If we do not expose the truth.
There can be no real liberty.”
Update (May 21 PM):
This video of an Alan Colmes interview of Ron Paul suggests that Rand is indeed a libertarian, at least, according to his dad. Is Rand Paul just packaging himself as a Paleo-lib/constitutionalist-conservative in order to run a more successful campaign…or?
ORIGINAL POST
Time Magazine on libertarian hopeful Rand Paul, son of libertarian star, Ron Paul:
“His [Rand Paul] success so far has the GOP establishment fighting back. In his ads, Grayson is attempting to paint Paul as a kook whose beliefs are outside the mainstream. Which may explain why on several issues, Paul is edging toward the center: Pure libertarians, he says, believe the market should dictate policy on nearly everything from the environment to health care. Paul has lately said he would not leave abortion to the states, he doesn’t believe in legalizing drugs like marijuana and cocaine, he’d support federal drug laws, he’d vote to support Kentucky’s coal interests and he’d be tough on national security.
“They thought all along that they could call me a libertarian and hang that label around my neck like an albatross, but I’m not a libertarian,” Paul says between Lasik surgeries at his medical office, where his campaign is headquartered, with a few desks crammed between treatment rooms. “Frankly, I’d rather be coming from the right than from the left like Grayson, who not too long ago was a Democrat and Bill Clinton supporter.” (Grayson voted for Clinton in 1992 before switching parties and entering politics in the mid-1990s.)”
Oops.
Which is why, gentle readers, it is ever so much better to trade your account, tend your own garden, and forget about politics and politicians, even when they seem to agree with some of your own positions. Politics and the law aren’t going to save us.
Which is why I haven’t paid too much attention to the financial reform bull..er..bill that just got through the Senate on Thursday night.
Very well put Lila.
This echoes my thoughts on freedom and my concerns about Rand (who is very definitely better than Grayson). Live free, regardless.
Hi Greg –
Nice to see you around. I was scoping your blog last night (http://theholycause.blogspot.com/2009/11/illegal-clothing.html) to see if you’d come back to blogging..

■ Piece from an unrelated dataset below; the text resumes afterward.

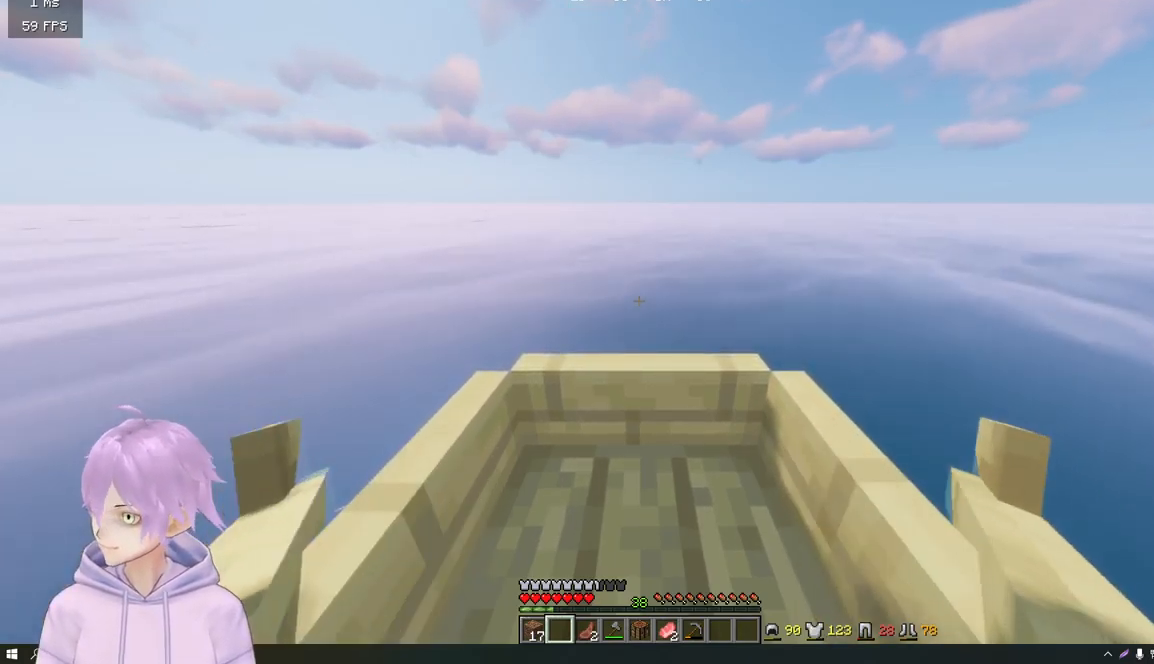
{"keys": ["w"], "mouse": [], "events": []}
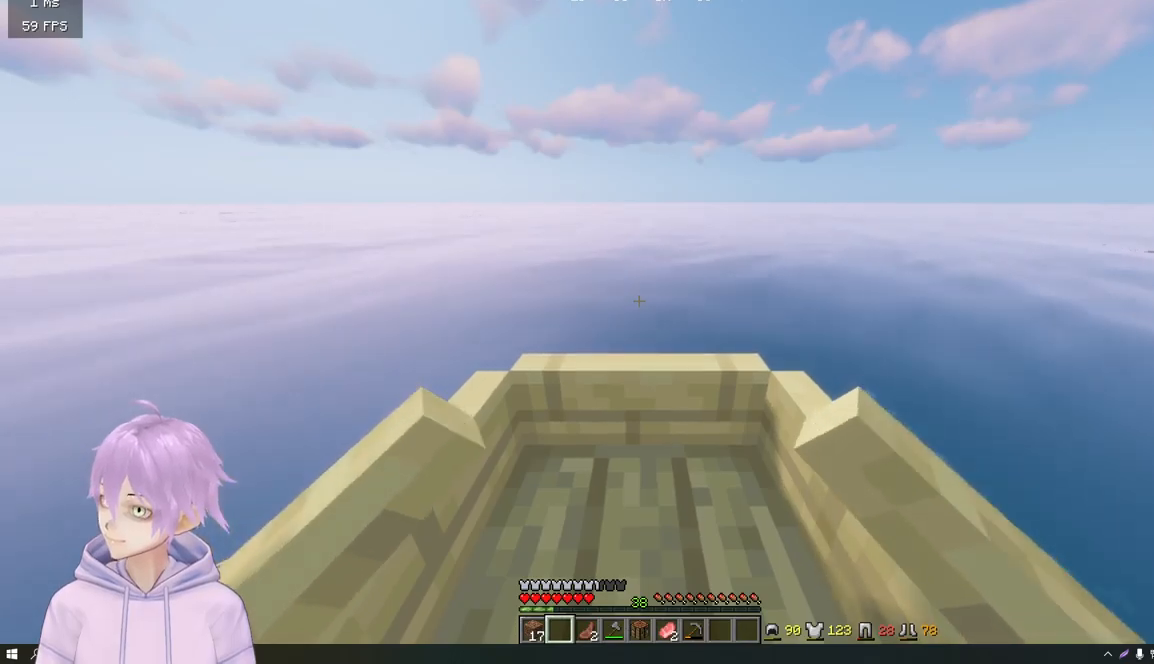
{"keys": ["w"], "mouse": [], "events": []}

Wes Messamore had a call in show last night about the Rand Paul situation. I listened to parts of it, since he’d worked on Rand’s campaign and might have a better sense of things.
He clarified a few things for me, regarding GITMO, and you know I could look past everything else as “less significant than the financial crisis,” but not cutting the military budget is simply unacceptable to me. That’s the elephant in the room.